The Delta PT features a multi-compound angled thread and an angled core diameter instead of a flat bottom. Russell Hendee, specialty products manager for Semblex Corp., says the angled core helps lessen stress during thread forming. The 30-degree helix angle also controls screw back-out, especially in dynamic applications.
Another thread-forming screw is the BosScrew. This screw has tiny detents (indentations) on the thread’s pressure flank, which is inactive during installation. However, once the screw is seated, plastic flows into the detents to increase the screw’s resistance to loosening.
“The detents are located just below the horizon of the fastener, and this enhances locking into thermoplastic,” says Phil Johnson, general manager of ITW Shakeproof. “Time, temperature and vibration also strengthen the joint.”
A washer can be placed under the BosScrew head to span larger boss holes, protect fragile surfaces and better distribute radial forces.
Flanks on the Duro PT thread-cutting screw are positioned at a 30-degree angle to maximize friction between the fastener and thermoset material. The 30-degree thread profile also increases strip resistance and reduces radial stress and back-out caused by material relaxation.
Other key features of the Duro PT are its recessed thread root and optimal thread pitch. The thread root minimizes installation torque and lessens clogging and galling of threads during assembly. The thread pitch increases load-carrying capacity, pull-out strength and resistance to vibration loosening.
Two more thread-cutting screws are the Delta PT-S and PT-DS. The PT-S is the PT screw with a shank slotted point that extends over three pitches at the lead thread end. It offers high retention in thermoset materials due to optimized thread pitch.
The Delta PT-DS is also based on the PT thread form. However, the PT-DS’s threads feature grooves that start at the fastener tip and taper off towards the screw head. The PT-DS also requires less chip space in the design of a blind hole and allows for shorter hole depths than the PT-S.
Boss Design: Some TipsBoss design determines how easily a plastic part is assembled and how well it performs after assembly. Parts engineers need to focus on many design factors, including diameter, location, strength, height, hole size and fastener compatibility.
Although the exact size of the boss will vary with the screw and the material, the general rule of thumb is the boss’s outside diameter should be two to three times the diameter of the screw threads. In addition, the amount of material displaced from the side of the hole by the screw should not exceed 70 percent to 90 percent of the length of the threads. Softer thermoplastics will displace more material.
“When there are significant ‘unknowns,’ engineers have a tendency to overdesign,” says Gene Simpson of Semblex. “They take the safer route and design thicker and larger bosses using excessive material. But this doesn’t improve performance and, in some cases, it can lead to higher torque and increased stresses.”
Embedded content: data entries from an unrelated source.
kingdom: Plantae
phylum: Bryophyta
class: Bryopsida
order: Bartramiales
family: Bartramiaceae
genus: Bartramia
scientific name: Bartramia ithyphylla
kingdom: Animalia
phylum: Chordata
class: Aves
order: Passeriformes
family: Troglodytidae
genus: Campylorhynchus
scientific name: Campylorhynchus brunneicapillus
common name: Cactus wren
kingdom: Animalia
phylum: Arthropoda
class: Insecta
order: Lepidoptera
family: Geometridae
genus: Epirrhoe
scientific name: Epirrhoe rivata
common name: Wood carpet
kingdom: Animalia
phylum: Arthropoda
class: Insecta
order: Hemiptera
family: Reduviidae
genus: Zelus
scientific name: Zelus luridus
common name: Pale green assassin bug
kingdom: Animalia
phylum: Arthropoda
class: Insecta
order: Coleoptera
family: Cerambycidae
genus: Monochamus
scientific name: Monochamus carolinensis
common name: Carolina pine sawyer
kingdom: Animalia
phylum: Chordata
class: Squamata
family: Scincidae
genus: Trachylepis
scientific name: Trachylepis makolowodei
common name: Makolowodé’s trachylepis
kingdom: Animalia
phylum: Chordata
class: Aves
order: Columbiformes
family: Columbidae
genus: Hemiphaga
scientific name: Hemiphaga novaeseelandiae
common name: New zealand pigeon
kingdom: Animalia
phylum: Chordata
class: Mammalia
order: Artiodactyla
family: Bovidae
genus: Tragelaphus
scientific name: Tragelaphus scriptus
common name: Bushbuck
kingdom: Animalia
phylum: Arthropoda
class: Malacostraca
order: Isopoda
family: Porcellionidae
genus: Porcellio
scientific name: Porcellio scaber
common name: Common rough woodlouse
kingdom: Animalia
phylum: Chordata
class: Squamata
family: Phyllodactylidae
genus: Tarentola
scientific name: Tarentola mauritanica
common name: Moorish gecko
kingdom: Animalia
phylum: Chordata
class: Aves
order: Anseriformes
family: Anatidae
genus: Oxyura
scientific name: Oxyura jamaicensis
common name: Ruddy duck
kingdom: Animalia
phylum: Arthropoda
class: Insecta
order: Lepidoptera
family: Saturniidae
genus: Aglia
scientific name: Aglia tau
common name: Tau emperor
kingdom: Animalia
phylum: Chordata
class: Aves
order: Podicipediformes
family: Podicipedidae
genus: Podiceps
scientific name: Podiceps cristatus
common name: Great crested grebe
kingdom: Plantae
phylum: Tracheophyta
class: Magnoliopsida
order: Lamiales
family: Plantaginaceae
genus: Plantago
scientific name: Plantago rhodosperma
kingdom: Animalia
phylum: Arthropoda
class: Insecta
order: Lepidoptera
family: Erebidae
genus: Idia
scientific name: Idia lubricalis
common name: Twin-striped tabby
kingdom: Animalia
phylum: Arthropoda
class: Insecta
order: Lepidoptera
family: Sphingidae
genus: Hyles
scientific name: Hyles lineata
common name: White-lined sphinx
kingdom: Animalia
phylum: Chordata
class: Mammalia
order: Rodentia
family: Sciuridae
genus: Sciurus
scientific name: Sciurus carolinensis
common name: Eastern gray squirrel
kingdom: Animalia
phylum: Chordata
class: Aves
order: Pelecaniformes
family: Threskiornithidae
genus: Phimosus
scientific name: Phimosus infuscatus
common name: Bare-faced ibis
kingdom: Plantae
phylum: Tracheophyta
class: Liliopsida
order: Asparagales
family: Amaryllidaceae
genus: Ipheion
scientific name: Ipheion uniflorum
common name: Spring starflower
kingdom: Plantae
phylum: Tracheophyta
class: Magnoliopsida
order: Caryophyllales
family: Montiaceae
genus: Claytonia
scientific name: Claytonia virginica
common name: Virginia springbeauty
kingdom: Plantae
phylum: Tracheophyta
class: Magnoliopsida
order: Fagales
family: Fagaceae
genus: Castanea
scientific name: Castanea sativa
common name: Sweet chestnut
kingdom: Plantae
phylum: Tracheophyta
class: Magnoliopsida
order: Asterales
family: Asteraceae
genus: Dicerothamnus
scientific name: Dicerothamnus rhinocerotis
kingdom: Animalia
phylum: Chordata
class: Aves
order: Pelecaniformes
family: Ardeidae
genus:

For the most strength, bosses should be located next to walls or corners. A free-standing boss has the lowest pull-out force; a boss located at a 90-degree corner the highest. Round, uniform cross-sections also increase boss strength and prevent stress from concentrating in any one location.
Deepak Garg, product solution specialist for Bossard Americas, says material around the hole should be 1.8 to 2.5 millimeters thick for additional strength. He also recommends design engineers include a small counterbore on the holes to prevent hair cracks from occurring there.
Boss hole size and height will determine exact fastener length, but generally, the length of thread engagement should be two to three times the screw diameter. Hole size also determines how much friction is generated when the screw is installed. The tighter the screw fits the hole, the more friction that will be generated during installation.
Finally, manufacturers should thoroughly test a number of different fasteners in the boss before selecting one.
“Proper boss design is crucial,” says Phil Johnson, general manager of ITW. “But so is matching the fastener to the capabilities of the plastic you’re working with.”